(Records from a data source)
........

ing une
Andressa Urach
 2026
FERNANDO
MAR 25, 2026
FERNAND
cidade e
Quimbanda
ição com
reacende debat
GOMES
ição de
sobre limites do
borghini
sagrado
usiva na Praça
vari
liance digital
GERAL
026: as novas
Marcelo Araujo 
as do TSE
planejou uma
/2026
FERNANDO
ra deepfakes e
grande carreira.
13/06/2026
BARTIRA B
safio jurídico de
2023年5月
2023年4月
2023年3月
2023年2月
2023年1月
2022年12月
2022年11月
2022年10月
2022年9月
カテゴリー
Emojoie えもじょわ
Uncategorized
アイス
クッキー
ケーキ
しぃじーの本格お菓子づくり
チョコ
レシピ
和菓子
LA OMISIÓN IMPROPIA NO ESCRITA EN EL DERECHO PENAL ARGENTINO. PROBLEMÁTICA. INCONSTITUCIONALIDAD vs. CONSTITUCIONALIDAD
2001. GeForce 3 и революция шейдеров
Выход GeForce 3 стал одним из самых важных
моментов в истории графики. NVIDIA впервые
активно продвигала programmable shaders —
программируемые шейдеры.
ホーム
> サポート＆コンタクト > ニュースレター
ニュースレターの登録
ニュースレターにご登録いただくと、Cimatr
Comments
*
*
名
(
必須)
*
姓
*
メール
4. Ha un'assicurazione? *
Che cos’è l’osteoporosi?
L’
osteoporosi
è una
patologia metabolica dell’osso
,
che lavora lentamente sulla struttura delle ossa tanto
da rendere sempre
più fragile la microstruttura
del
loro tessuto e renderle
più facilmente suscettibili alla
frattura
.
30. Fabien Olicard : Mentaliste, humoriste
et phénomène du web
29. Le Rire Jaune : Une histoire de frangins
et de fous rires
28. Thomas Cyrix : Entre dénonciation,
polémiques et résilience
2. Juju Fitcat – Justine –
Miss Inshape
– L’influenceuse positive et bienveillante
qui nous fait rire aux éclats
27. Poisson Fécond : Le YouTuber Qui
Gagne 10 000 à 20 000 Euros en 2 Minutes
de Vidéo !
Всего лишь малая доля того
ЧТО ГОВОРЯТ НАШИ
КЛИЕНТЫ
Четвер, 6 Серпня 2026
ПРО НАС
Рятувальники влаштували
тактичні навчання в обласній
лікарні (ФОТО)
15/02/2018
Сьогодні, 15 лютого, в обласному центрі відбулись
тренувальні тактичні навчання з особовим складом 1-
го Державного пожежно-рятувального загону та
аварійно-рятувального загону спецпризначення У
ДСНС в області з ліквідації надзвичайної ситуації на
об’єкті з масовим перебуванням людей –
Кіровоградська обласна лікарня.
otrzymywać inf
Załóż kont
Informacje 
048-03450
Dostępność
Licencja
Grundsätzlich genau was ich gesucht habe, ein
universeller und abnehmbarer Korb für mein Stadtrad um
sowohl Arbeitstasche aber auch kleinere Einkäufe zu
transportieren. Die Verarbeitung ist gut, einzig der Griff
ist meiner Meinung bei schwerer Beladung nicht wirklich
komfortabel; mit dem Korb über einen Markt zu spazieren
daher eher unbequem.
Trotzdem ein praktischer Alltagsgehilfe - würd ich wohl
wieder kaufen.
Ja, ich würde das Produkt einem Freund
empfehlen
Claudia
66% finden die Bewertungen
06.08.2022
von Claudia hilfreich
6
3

........

**Assignment:** Please copy, word for word, every line from the first line of the records through the line containing "Рятувальники влаштували", with both of those lines included and nothing else.

**Exercise output:**
ing une
Andressa Urach
 2026
FERNANDO
MAR 25, 2026
FERNAND
cidade e
Quimbanda
ição com
reacende debat
GOMES
ição de
sobre limites do
borghini
sagrado
usiva na Praça
vari
liance digital
GERAL
026: as novas
Marcelo Araujo 
as do TSE
planejou uma
/2026
FERNANDO
ra deepfakes e
grande carreira.
13/06/2026
BARTIRA B
safio jurídico de
2023年5月
2023年4月
2023年3月
2023年2月
2023年1月
2022年12月
2022年11月
2022年10月
2022年9月
カテゴリー
Emojoie えもじょわ
Uncategorized
アイス
クッキー
ケーキ
しぃじーの本格お菓子づくり
チョコ
レシピ
和菓子
LA OMISIÓN IMPROPIA NO ESCRITA EN EL DERECHO PENAL ARGENTINO. PROBLEMÁTICA. INCONSTITUCIONALIDAD vs. CONSTITUCIONALIDAD
2001. GeForce 3 и революция шейдеров
Выход GeForce 3 стал одним из самых важных
моментов в истории графики. NVIDIA впервые
активно продвигала programmable shaders —
программируемые шейдеры.
ホーム
> サポート＆コンタクト > ニュースレター
ニュースレターの登録
ニュースレターにご登録いただくと、Cimatr
Comments
*
*
名
(
必須)
*
姓
*
メール
4. Ha un'assicurazione? *
Che cos’è l’osteoporosi?
L’
osteoporosi
è una
patologia metabolica dell’osso
,
che lavora lentamente sulla struttura delle ossa tanto
da rendere sempre
più fragile la microstruttura
del
loro tessuto e renderle
più facilmente suscettibili alla
frattura
.
30. Fabien Olicard : Mentaliste, humoriste
et phénomène du web
29. Le Rire Jaune : Une histoire de frangins
et de fous rires
28. Thomas Cyrix : Entre dénonciation,
polémiques et résilience
2. Juju Fitcat – Justine –
Miss Inshape
– L’influenceuse positive et bienveillante
qui nous fait rire aux éclats
27. Poisson Fécond : Le YouTuber Qui
Gagne 10 000 à 20 000 Euros en 2 Minutes
de Vidéo !
Всего лишь малая доля того
ЧТО ГОВОРЯТ НАШИ
КЛИЕНТЫ
Четвер, 6 Серпня 2026
ПРО НАС
Рятувальники влаштували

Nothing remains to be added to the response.